President of the Swiss National Council
- In office November 1993 – November 1994
- Preceded by: Claude Frey
- Succeeded by: Paul Schmidhalter

Personal details
- Born: Gret Haller 1 October 1947 (age 78)
- Party: Social Democratic Party of Switzerland

= Gret Haller =

Swiss politician

Gret Haller (born 1 October 1947) is a jurist and a former Swiss politician of the Social Democratic Party of Switzerland (SP). From 1993 until 1994 she presided over the National Council of Switzerland.

== Political career ==
Between 1984 and 1988 she was a member of the executive council at the Municipality of Bern. In the federal election in 1987 she was elected into the National Council, over which she was the president during the legislative term of 1993–1994.

=== Political positions ===
She supports women's rights and an accession of Switzerland to the European Union.

== Diplomatic career ==
Between 1994 and 1996 she was Switzerland's ambassador to the Council of Europe in Strasburg and from 1996 onwards until 2000 she was the ombudswoman for human rights in Bosnia and Herzegovina on behalf of the Organization for Security and Co-operation in Europe (OSCE). In 2006 she became the Swiss representative to the Venice Commission, as which she was active until 2011. In 1999 she was the Swiss candidate for the Commissariat of Human Rights at the OSCE, but Álvaro Gil-Robles was elected instead.

== Academic career ==
Her doctoral degree she obtained with a thesis about the Human Rights in the United Nations and the Women's rights in Switzerland.

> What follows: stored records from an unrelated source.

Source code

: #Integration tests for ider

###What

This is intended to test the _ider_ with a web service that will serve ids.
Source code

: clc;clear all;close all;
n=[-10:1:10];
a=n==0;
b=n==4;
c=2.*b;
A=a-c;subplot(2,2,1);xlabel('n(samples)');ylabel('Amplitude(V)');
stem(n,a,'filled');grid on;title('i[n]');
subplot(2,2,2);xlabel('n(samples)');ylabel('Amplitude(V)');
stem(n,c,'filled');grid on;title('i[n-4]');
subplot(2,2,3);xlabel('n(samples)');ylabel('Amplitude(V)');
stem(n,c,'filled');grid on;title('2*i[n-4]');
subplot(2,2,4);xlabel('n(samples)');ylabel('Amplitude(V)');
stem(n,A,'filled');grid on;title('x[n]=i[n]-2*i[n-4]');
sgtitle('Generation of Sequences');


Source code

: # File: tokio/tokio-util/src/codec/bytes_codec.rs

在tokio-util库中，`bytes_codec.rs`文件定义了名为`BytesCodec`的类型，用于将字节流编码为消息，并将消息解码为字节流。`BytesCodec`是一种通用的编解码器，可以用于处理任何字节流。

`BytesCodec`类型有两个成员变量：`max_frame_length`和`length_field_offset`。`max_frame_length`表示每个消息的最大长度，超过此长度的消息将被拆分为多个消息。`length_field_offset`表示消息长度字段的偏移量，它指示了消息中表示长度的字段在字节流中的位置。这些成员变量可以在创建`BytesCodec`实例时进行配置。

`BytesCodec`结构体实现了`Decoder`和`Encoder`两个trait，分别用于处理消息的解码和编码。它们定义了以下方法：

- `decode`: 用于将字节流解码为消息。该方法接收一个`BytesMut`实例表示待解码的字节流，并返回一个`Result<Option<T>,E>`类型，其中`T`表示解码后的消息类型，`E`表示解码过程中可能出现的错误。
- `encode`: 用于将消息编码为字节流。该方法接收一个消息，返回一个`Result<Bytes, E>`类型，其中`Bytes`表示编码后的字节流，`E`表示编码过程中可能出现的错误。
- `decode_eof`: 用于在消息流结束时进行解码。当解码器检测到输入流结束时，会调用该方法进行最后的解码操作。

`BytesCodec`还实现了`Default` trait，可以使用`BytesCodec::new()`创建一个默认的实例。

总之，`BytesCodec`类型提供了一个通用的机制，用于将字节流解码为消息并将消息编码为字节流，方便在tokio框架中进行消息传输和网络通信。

Between 2006 and 2011 she was an assistant lecturer at the Goethe University in Frankfurt is currently a visiting scientist at the University of Konstanz.

== Honors ==

- 2004, Honorary Doctorate from the University of St. Gallen
- Honorary president of the Swiss Society for Foreign Policy

== Publications ==
Haller is a freelance journalist and has been President of the Swiss Society for Foreign Policy since 2014. She authored two books.